The Tale of Dirk (Not Nowitzki)
Over the last 20 years, I keep coming back to the story of a man named Dirk who lived 550 years ago in the Netherlands.
It was a time of bloody religious tension between Christians in Europe. Dirk, a member of one group of Christians, had been arrested by another group of Christians. His jail was a mansion turned into a low-security prison. It was surrounded by a moat.
It was winter, and the moat was frozen. Dirk made a rope of rags, and he escaped out a window and onto the moat. Since he’d lost weight in prison, the ice held him, and Dirk started to flee.
But the guards saw him. One of them started after Dirk across the moat, but it cracked.
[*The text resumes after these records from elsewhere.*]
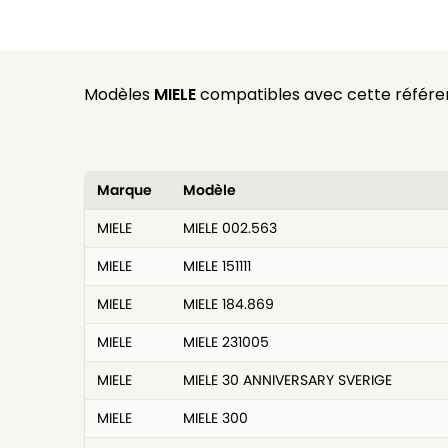
Modèles
MIELE
compatibles avec cette référe
Marque
Modèle
MIELE
MIELE 002.563
MIELE
MIELE 151111
MIELE
MIELE 184.869
MIELE
MIELE 231005
MIELE
MIELE 30 ANNIVERSARY SVERIGE
MIELE
MIELE 300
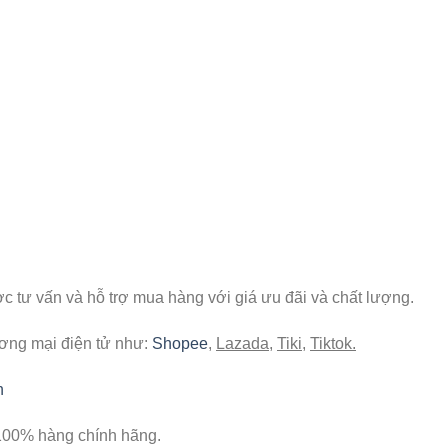
 tư vấn và hỗ trợ mua hàng với giá ưu đãi và chất lượng.
ương mại điện tử như:
Shopee
,
Lazada
,
Tiki
,
Tiktok.
n
100% hàng chính hãng.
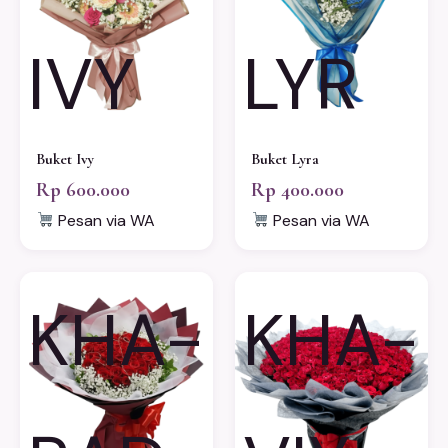
IVY
LYR
Buket Ivy
Buket Lyra
Rp 600.000
Rp 400.000
Pesan via WA
Pesan via WA
KHA-
KHA-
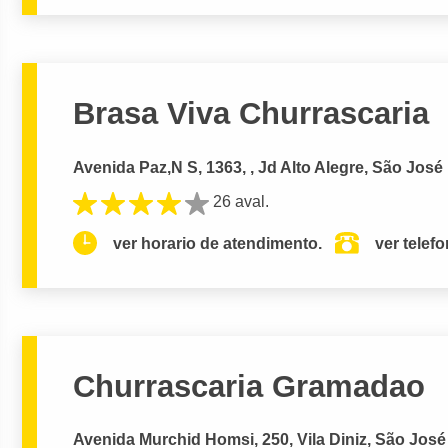
Brasa Viva Churrascaria
Avenida Paz,N S, 1363, , Jd Alto Alegre, São José
26 aval.
ver horario de atendimento.
ver telef
Churrascaria Gramadao
Avenida Murchid Homsi, 250, Vila Diniz, São José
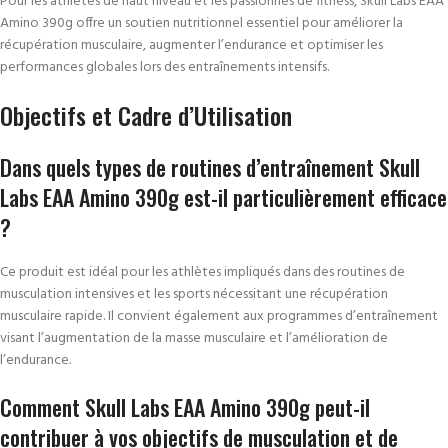
Pour les athlètes de haut niveau et les passionnés de fitness, Skull Labs EAA
Amino 390g offre un soutien nutritionnel essentiel pour améliorer la
récupération musculaire, augmenter l’endurance et optimiser les
performances globales lors des entraînements intensifs.
Objectifs et Cadre d’Utilisation
Dans quels types de routines d’entraînement Skull
Labs EAA Amino 390g est-il particulièrement efficace
?
Ce produit est idéal pour les athlètes impliqués dans des routines de
musculation intensives et les sports nécessitant une récupération
musculaire rapide. Il convient également aux programmes d’entraînement
visant l’augmentation de la masse musculaire et l’amélioration de
l’endurance.
Comment Skull Labs EAA Amino 390g peut-il
contribuer à vos objectifs de musculation et de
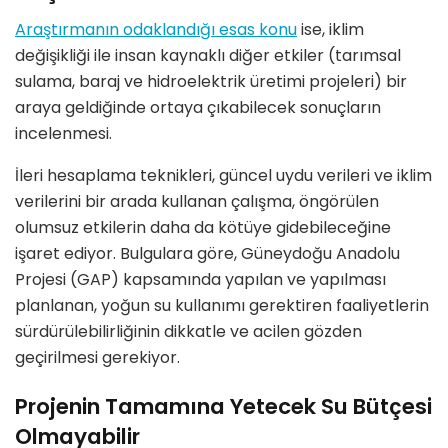
Araştırmanın odaklandığı esas konu
ise, iklim
değişikliği ile insan kaynaklı diğer etkiler (tarımsal
sulama, baraj ve hidroelektrik üretimi projeleri) bir
araya geldiğinde ortaya çıkabilecek sonuçların
incelenmesi.
İleri hesaplama teknikleri, güncel uydu verileri ve iklim
verilerini bir arada kullanan çalışma,
ö
ng
ö
rülen
olumsuz etkilerin daha da k
ö
tüye gidebileceğ
ine
işaret ediyor. Bulgulara g
ö
re, G
üneydoğu Anadolu
Projesi (GAP) kapsamında yapılan ve yapılması
planlanan, yoğun su kullanımı gerektiren faaliyetlerin
sürdürülebilirliğinin dikkatle ve acilen g
ö
zden
geçirilmesi gerekiyor.
Projenin Tamamına Yetecek Su Bütçesi
Olmayabilir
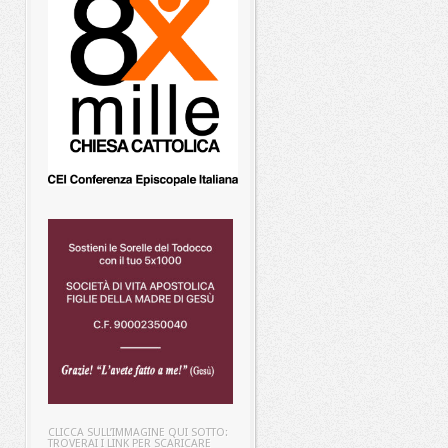
CLICCA SULL’IMMAGINE QUI SOTTO:
TROVERAI I LINK PER SCARICARE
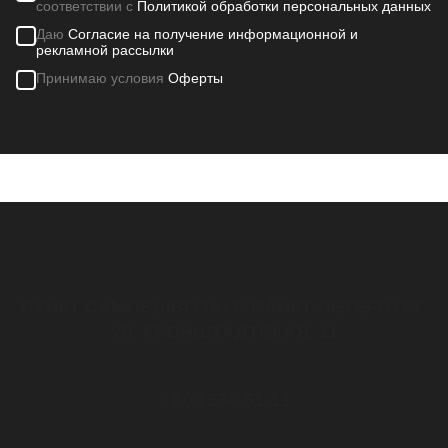
соответствии с
Политикой обработки персональных данных
Даю
Согласие на получение информационной и
рекламной рассылки
Принимаю условия
Оферты
Контакты
ПУНКТ САМОВЫВОЗА: Г. САНКТ-ПЕТЕРБУРГ,
УЛ. КРОНШТАДТСКАЯ, 11
с 08:30 до 17:30
8 800 550-51-13
Звонок бесплатный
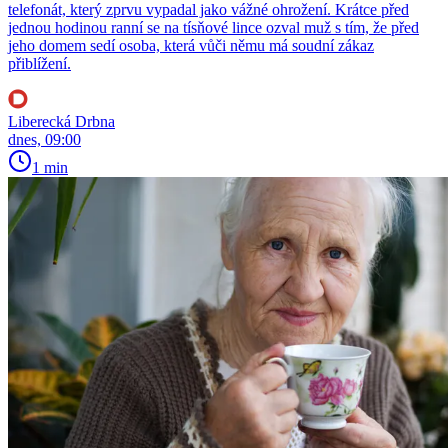
telefonát, který zprvu vypadal jako vážné ohrožení. Krátce před
jednou hodinou ranní se na tísňové lince ozval muž s tím, že před
jeho domem sedí osoba, která vůči němu má soudní zákaz
přiblížení.
Liberecká Drbna
dnes, 09:00
1 min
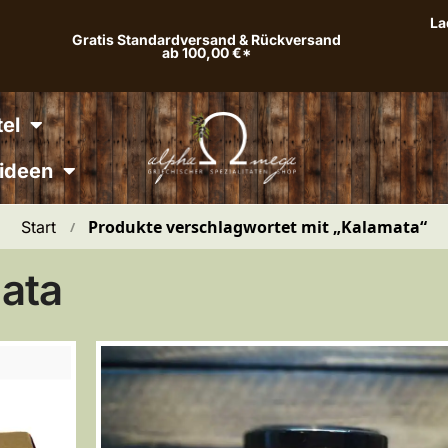
La
Gratis Standardversand & Rückversand
ab 100,00 €*
el
ideen
Produkte verschlagwortet mit „Kalamata“
Start
 / 
ata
The guard fell into the icy water and started to freeze and drown. Dirk was free.
But Dirk saw the guard. He went back and saved the man. Dirk was re-arrested and never got loose again.
I think I might’ve kept running.
This story frustrates me. It’s stupid on so many levels. Dirk shouldn’t have been in prison. The guard should’ve died. Dirk deserved to run and to live.
But the story also haunts me in a holy way.
Deep down, Dirk’s heart was so shaped by the compassion of Jesus that he was compelled by Love to love his guard. Dirk’s story is weird like Jesus is weird. You know, the Jesus who in Luke’s gospel calls out from the cross for God to forgive his crucifiers.
Courageous is connected to cor, the Latin word for heart. So, being courageous is living out what’s deep within our heart, even in the face of disapproval or danger.
I think I’m haunted by Dirk because the courage in his heart was Christ, and I want that too.